- Work instruction
Every line from the one with "right eye: (854, 305)" to the one with "left elbow: (891, 649)", including those two, is to be copied exactly; all other lines of the entries below are left out.
# # # # # # #
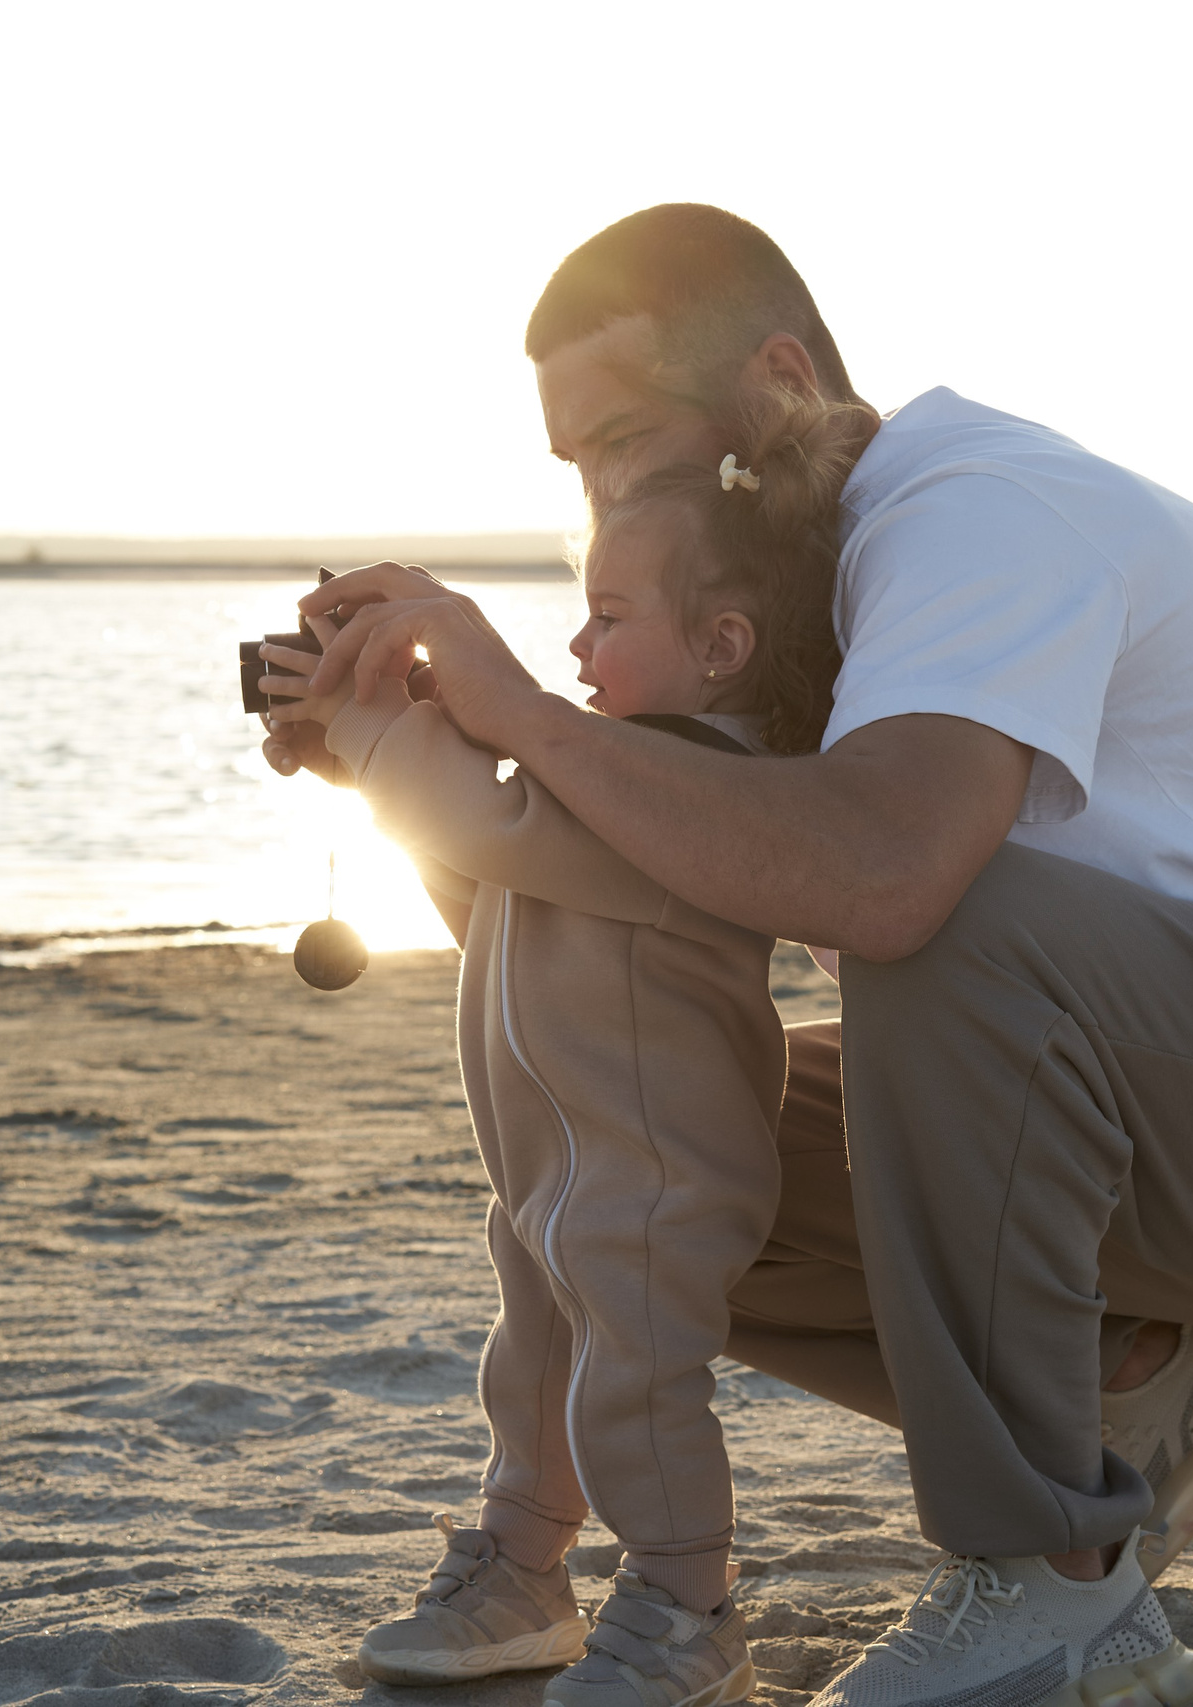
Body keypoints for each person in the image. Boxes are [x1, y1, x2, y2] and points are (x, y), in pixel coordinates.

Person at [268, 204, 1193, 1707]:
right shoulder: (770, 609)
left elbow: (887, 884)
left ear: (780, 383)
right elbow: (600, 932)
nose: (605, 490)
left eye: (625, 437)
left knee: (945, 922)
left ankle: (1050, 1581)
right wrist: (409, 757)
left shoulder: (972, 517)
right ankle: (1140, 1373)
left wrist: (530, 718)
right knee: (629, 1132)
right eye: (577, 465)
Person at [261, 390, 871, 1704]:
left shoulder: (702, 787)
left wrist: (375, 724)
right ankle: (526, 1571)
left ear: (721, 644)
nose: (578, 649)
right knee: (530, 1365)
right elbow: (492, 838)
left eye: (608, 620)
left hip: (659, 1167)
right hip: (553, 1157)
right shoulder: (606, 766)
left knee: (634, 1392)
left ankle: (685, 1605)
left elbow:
# # # # # # #
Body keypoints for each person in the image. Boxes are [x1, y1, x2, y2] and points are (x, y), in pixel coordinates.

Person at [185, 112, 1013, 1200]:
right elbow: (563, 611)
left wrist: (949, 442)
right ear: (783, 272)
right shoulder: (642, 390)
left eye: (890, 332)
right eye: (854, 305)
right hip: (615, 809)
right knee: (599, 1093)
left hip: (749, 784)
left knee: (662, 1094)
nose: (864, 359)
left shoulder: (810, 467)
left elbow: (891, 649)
# # # # # # #
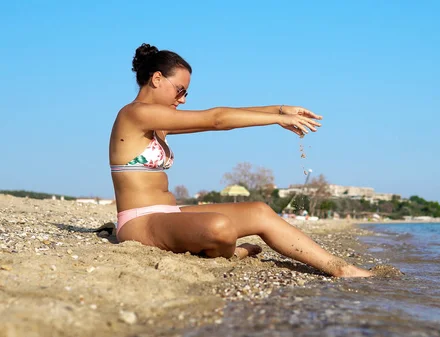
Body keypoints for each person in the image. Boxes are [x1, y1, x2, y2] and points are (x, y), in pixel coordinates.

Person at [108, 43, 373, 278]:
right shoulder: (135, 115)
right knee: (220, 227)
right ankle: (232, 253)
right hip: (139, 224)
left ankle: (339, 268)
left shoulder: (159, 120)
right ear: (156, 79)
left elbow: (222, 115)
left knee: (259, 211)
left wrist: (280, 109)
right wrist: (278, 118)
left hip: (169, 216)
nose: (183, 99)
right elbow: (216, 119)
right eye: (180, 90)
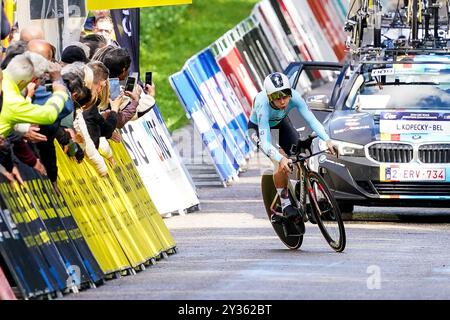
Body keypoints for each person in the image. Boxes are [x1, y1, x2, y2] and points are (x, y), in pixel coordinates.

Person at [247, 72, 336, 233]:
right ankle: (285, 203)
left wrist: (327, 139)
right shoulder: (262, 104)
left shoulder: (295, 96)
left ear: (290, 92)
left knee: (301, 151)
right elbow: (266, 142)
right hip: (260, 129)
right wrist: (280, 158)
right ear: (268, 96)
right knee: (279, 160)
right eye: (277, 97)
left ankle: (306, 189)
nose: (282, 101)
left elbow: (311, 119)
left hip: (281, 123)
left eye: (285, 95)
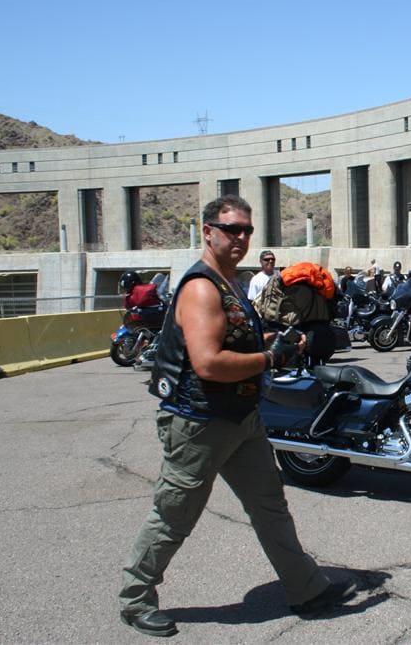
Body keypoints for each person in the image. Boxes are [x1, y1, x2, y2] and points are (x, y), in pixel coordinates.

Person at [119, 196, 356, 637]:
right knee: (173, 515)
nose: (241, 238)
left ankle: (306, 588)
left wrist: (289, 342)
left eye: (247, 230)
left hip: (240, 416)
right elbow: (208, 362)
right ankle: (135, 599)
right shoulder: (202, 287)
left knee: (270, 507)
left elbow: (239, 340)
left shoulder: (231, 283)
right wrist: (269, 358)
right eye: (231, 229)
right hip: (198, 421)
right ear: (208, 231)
# # # # # # #
- Exercise response
right eye: (854, 305)
right hip: (615, 809)
right knee: (599, 1093)
left hip: (749, 784)
left knee: (662, 1094)
nose: (864, 359)
left shoulder: (810, 467)
left elbow: (891, 649)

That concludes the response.